I agree with that estimation of the situation. The left is growing and radicalizing, but at a very slow pace, and very few of its members are all that reliable. No wonder a lot of Palestinians reject cooperation even with anti-Zionist Jewish Israelis.

I am curious about your friends, though - we may have mutual acquaintances. Drop me a DM if it’s something you can talk about without endangering anyone.


#11

@BigNoNo Check your DMs.


#12

While the global reaction from world leaders is far from where it needs to be, there does feel to be some change in the sentiment from the politically active (Anglosphere’s Left and youth movements) - especially in terms of what people (with some level of audience) are prepared to say in public. I’ve seen much more from Jewish American activists recently. That seems key, with US gov funding Israeli gov/IDF viability; and recent legal challenges to BDS not finding as easy path as some expected.

After several years of major publications talking about how dapper neo-Nazi leaders are but also how dangerous the antifa (and other movements which have consistently opposed fascist populism) are, their credibility when claiming to amplify the only “genuine” or “true” Jewish voices in the diaspora has maybe finally eroded to where it is no longer credible for the average person (plus social media meaning it’s harder to claim Jewish voices all have the same thing to say). While most of the UK press united to attack Jewdas recently (led by far-Right extremists), the constant anti-Corbyn tirades has started to turn a lot of the public off and so it became more of an opportunity for a Jewish group to increase their reach and promote their activism. The above about a trickle/the pace being slow is right but I do wonder if there is actually more hope for the future now, despite how dark the current times are. Trump and May (two leaders associated with fascism) can be as close as they like with Netanyahu, if the public understand the voice of many in the Jewish diaspora to be most concerned with anti-Semitism on the Right (y’know, where the actual neo-Nazis organise) and actually in support of moves like BDS (in solidarity with the Palestinian people), the status quo would likely become untenable (and the silencing of Palestinian voices and human rights orgs much harder to justify using the claims of the government PR).


#13

Oh sure, worldwide the tide is turning fast. I’m actually pretty optimistic about the US in general in the slightly longer term. I was only referring to the rate in Israel.

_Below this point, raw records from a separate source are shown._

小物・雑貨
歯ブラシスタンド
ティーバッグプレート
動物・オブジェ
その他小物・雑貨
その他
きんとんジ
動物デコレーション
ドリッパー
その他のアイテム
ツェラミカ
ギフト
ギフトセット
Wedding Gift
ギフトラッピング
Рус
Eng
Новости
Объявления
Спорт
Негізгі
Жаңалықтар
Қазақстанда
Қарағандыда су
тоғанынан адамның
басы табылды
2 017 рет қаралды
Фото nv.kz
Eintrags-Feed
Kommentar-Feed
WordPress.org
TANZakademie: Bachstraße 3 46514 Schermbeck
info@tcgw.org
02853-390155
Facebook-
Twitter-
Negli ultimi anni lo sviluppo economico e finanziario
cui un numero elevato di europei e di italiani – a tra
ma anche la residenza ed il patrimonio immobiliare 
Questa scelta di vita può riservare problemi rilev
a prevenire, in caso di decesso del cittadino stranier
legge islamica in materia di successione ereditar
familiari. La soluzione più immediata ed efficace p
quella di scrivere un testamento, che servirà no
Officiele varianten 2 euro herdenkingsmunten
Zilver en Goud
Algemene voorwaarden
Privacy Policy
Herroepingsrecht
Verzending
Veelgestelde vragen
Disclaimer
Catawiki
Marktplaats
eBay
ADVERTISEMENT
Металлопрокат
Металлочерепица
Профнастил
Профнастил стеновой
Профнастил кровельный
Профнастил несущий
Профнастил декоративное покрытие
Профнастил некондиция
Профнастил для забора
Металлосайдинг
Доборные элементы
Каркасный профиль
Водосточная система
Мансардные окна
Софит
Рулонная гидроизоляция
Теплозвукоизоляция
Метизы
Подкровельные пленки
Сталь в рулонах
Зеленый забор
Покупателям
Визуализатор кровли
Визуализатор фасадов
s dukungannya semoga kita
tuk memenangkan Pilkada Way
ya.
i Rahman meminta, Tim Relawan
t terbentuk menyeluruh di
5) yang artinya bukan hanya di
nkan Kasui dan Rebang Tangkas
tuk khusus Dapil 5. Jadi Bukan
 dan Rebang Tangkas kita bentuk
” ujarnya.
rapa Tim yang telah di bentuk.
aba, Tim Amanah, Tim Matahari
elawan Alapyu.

I remember the whole Jewdas thing. Israeli media piled on, naturally. But I feel like that campaign really failed to gain traction. A lot of people seemed to like their alternative Seder, and rightly so.


#14

There are so many problems with Justin Trudeau’s politics, but there are times where I’m thankful we actually have someone with a shred of decency in power.

…Even if the reason he is making this gesture is because a Canadian was one of the many casualties.

…And even if he claims there was “incitement” involved by protesters.

AGAIN… MANY PROBLEMS.


#15

ugh classic Liberal Party milquetoast response “better investigate the excessive force used on protesters who incited regular force…make sure it wasn’t regular force! then we can be mad!”